Klein's departure may not have been entirely due to a philosophical preference for private vs. public sector. New York City's teachers union contract is up for renegotiation, and Klein had reportedly hit a wall. Labor negotiations took up most of Rhee's D.C. tenure, consumed much of her energy, and ultimately hastened her demise. But Klein says he sees promise outside of education politics, in "using technology, software, distance learning, platforms, individuation, so that we focus on each child, rather than think one teacher can figure out the sweet spot in a class of 26 kids.
"The status quo has enormous defenders," he adds. "People who do well under the existing status quo, whether it's the unions, whether it's the politicians, whether it's the bureaucrats, vendors—those are the groups that will protect a status quo that serves their needs, even if it doesn't serve the needs of the students. We have got to move to a customer-focused school system. When I say 'customer,' I mean our students."
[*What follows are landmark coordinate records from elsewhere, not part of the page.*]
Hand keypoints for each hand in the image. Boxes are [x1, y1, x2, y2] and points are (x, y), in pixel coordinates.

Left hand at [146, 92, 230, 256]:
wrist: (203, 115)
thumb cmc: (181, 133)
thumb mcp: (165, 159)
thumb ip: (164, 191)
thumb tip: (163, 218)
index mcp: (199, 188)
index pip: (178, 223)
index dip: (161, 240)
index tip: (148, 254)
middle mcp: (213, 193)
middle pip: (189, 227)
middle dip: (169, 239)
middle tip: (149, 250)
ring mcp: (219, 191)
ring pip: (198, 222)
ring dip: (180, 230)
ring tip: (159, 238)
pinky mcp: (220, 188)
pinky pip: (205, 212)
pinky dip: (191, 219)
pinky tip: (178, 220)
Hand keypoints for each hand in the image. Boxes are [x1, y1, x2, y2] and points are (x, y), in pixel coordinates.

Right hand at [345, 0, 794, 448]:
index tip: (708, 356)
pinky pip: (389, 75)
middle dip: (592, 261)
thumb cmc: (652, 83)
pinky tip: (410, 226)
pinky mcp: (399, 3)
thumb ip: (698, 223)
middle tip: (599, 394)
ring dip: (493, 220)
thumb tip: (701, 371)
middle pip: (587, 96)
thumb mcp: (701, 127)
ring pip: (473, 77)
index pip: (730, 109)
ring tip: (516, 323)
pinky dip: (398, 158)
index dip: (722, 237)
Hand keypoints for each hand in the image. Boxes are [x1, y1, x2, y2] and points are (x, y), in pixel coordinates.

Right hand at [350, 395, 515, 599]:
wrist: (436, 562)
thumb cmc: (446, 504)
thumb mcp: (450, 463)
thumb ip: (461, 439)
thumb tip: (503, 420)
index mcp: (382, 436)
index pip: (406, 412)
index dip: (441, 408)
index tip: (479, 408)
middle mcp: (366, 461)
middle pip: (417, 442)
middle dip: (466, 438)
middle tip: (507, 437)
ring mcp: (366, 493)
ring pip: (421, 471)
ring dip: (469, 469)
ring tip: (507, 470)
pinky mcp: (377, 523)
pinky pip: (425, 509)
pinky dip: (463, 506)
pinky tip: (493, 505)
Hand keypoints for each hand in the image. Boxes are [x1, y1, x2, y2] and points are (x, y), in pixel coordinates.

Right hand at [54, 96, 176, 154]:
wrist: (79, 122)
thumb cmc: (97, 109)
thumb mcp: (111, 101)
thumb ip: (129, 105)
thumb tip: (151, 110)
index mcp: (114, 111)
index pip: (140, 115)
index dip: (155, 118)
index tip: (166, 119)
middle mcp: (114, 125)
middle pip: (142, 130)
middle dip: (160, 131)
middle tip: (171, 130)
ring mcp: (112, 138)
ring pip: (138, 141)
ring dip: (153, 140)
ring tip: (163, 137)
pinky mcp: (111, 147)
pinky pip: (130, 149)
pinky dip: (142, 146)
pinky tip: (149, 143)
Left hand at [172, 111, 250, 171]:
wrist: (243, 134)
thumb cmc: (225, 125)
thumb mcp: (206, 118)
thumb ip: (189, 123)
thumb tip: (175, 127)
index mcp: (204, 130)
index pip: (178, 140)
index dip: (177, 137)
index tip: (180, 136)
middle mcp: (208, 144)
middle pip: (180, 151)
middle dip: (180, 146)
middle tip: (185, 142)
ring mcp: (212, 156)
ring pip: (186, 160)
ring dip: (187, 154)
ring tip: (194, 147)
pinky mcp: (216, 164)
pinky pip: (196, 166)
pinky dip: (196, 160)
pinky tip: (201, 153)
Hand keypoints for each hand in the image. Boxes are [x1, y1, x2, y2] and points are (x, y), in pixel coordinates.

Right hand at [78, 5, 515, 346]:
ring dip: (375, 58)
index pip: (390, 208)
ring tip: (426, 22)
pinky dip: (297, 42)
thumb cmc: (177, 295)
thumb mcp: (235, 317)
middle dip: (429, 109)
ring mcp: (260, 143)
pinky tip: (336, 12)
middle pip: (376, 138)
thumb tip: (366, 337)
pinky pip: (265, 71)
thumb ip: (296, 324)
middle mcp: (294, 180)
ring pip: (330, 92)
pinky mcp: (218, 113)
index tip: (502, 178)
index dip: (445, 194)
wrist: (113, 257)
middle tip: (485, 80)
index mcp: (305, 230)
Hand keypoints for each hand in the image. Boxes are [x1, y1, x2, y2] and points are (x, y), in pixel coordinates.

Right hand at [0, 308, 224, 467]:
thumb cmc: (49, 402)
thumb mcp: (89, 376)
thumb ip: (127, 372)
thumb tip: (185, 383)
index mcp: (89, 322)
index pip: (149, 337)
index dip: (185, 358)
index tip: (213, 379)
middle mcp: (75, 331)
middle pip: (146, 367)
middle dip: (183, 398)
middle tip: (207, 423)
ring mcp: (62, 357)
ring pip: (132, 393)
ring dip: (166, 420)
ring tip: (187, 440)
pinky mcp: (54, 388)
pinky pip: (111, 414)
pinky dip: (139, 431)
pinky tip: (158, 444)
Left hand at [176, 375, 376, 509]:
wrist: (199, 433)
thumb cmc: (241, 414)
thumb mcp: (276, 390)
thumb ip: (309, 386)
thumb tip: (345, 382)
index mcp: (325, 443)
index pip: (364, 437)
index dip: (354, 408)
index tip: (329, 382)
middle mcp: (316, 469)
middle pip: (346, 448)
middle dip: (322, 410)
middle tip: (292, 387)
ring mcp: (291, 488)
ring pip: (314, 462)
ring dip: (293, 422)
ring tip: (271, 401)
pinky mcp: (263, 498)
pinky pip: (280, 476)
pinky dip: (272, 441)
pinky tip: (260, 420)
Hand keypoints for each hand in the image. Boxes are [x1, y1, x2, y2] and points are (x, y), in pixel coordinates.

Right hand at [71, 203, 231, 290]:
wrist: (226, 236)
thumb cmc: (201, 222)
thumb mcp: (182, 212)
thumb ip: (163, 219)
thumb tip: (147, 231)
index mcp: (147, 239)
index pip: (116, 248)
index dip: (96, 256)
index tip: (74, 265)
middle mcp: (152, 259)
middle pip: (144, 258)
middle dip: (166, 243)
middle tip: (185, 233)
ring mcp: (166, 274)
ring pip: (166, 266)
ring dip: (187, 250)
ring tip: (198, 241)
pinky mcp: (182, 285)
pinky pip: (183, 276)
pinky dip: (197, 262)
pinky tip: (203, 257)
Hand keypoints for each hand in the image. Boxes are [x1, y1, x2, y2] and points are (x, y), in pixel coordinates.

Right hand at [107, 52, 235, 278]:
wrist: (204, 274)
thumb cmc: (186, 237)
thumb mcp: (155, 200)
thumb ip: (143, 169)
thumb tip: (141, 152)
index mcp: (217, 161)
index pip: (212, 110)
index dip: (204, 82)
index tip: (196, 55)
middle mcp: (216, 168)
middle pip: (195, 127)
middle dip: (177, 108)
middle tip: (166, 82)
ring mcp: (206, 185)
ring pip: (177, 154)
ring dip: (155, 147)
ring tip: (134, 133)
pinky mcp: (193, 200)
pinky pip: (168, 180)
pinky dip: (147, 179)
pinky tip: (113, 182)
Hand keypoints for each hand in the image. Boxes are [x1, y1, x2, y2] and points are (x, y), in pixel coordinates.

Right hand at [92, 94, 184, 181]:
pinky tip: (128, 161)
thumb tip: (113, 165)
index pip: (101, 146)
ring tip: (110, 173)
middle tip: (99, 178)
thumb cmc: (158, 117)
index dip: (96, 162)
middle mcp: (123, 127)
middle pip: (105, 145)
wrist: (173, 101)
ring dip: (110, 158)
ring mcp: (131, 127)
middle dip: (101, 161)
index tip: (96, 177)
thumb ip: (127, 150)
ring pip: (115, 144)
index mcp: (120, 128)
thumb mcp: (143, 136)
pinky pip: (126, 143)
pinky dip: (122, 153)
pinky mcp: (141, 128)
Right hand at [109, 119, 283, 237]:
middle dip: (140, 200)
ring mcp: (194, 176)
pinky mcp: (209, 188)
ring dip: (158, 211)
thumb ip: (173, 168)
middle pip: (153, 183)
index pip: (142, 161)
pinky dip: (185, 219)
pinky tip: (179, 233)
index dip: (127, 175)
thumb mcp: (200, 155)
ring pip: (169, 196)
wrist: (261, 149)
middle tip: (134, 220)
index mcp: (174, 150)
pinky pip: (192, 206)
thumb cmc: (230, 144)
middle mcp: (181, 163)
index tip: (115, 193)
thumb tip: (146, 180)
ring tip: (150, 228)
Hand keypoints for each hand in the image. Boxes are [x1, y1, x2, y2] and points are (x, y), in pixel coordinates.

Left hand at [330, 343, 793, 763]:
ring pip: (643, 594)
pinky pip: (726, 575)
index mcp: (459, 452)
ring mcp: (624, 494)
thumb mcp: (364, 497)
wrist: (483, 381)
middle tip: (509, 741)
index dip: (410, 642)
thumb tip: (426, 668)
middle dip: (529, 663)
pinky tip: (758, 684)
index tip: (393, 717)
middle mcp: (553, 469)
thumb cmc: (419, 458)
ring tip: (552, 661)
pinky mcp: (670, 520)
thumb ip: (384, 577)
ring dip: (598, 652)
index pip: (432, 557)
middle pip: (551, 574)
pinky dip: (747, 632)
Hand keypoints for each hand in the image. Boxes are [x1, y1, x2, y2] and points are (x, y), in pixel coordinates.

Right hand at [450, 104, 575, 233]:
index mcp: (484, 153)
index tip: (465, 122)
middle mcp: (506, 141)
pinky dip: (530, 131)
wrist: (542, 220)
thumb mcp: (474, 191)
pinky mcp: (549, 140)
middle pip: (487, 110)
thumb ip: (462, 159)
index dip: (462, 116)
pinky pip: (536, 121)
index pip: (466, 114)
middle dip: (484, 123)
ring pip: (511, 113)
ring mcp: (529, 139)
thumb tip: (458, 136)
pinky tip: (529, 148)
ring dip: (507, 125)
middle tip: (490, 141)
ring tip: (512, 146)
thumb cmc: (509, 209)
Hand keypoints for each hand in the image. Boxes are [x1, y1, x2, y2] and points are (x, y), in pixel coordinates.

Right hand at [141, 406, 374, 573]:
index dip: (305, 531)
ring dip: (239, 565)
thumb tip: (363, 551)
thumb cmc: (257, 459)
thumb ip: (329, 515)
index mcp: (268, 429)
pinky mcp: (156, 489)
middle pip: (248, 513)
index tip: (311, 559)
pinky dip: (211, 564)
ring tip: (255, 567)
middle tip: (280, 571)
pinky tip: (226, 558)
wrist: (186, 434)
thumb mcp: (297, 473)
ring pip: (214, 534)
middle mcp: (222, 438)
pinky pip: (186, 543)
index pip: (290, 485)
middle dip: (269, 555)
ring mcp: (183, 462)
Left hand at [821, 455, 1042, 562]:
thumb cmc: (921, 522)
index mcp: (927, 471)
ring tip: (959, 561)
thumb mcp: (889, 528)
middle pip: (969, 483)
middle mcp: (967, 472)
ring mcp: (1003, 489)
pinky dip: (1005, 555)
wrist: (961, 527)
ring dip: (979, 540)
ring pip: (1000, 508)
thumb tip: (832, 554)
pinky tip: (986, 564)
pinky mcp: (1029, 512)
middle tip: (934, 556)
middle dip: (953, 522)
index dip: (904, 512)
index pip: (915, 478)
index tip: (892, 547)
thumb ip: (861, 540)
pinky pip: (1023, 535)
Klein isn't the only recently departed school executive talking about students as customers. Rhee has formed a new group called StudentsFirst, which she officially announced during that Oprah spot in December. The former D.C. schools chief aims to create the education-reform equivalent of the National Rifle Association or American Association of Retired Persons, in which "vested interests will take a back seat to children's achievement." One of StudentsFirst's functions will be to dole out cash directly to schools that demonstrate a willingness to make changes that bureaucracies and unions oppose, including data-driven hiring and firing.
There may be an emerging bipartisan consensus that education policy needs a massive and urgent overhaul. But if the reformers are becoming an irresistible force, the education establishment remains one of the great immovable objects in American politics. Superman may be visible overhead, but the landscape is littered with Kryptonite.